Multiple scoria cones with craters.
Mount Noorat is a scoria cone with complex eruption point topography. The central feature of the volcano is an entire circular crater with a minimum enclosure depth of 85 m. The base of this crater (150+ m) is lower than the level of the surrounding plain. The highest point on the crater rim is a mound of scoria reaching a height of 310 m ASL. The upper crater rim is of welded spatter and lies at a very steep angle. Surrounding the main crater are a number of mounds and depressions which are probably other eruption points, the most obvious being a partly enclosed depression on the northern side. The lowermost materials exposed in the western quarries are tuff deposits indicating an initial maar eruption. Subsequent scoria eruptions have almost completely buried the tuff which rests on basalt lava flows. There are some excellent geological sections exposing scoria draped over tuff beds in the lower western quarries. Mount Noorat is a major locality for Cr-diopside lherzolite series xenoliths.
310 m; 160 m.
Mount Noorat is one of the major volcanoes of the Newer Volcanics Province of Victoria. It is has multiple vents, complex topography, the deepest scoria enclosed crater in Victoria (and possibly Australia) and illustrates a transition form maar eruption to scoria cone development. It was proposed by Ollier (1967a) as the type locality of the “Noorat” type scoria cone. It is a major megacryst and xenolith locality.
Although a large locality, the complexity of the topography makes this a sensitive region. Presently, quarrying is confined to the western side but the EIL 1042 scoria pit is a source of major physical disruption as it extends high into the western wall of the mains scoria cone. Extension of this will compromise the physical integrity of the slopes of this cone. Even the present working area will endow a lasting disruptive change to physiography of the mountain. If the significance of the site is to be maintained, this activity will need to be relocated to lower slopes further away from the main cone.

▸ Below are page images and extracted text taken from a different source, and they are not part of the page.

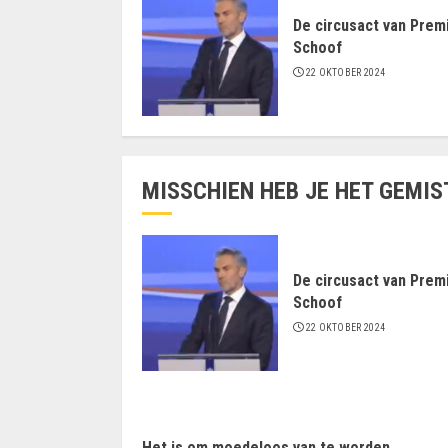
De circusact van Prem
Schoof
22 OKTOBER 2024
MISSCHIEN HEB JE HET GEMIS
De circusact van Prem
Schoof
22 OKTOBER 2024
Het is om moedeloos van te worden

The lower pits are less intrusive and provide instructive sections through the tuff/scoria contact. Parts of these lower exposures should be preserved for interpretation. This site requires further investigation and planning to rationalise the use of the resources. Public access to the summit and crater should be available.

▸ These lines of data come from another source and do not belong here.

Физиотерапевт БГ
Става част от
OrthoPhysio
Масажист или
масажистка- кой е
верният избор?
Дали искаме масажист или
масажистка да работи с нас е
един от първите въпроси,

Grayson, H.J. & Mahony, D.J. 1910. The geology of the Camperdown and Mount Elephant Districts. Geological Survey of Victoria Memoir 9.
Hills, E.S. 1940. The physiography of Victoria (1st edn). Whitecombe & Tombs, Melbourne.

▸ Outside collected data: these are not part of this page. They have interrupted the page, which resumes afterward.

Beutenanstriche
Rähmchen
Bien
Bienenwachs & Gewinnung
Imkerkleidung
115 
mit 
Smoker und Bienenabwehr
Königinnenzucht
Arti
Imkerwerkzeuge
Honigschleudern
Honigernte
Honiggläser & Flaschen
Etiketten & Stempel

Ollier, C.D. & Joyce, E.B. 1964. Volcanic physiography of the Western Plains of Victoria. Proceedings of the Royal Society of Victoria 77, pp. 357-376.
Ollier, C.D. 1967a. Landforms of the Newer Volcanics Province of Victoria. In J.N. Jennings & J.A. Mabbutt (eds). Landform studies from Australia and New Guinea. ANU Press. pp. 315-339.
Irving, A.J. 1974. Megacrysts from the Newer Basalts and other basaltic rocks of southeastern Australia. Geological Society of America Bulletin 85, pp. 1503-1514.
Irving, A.J. & Green, D.H. 1976. Geochemistry and petrogenesis of the Newer Basalts of Victoria and South Australia. Journal of the Geological Society of Australia 23(1), pp. 45-66.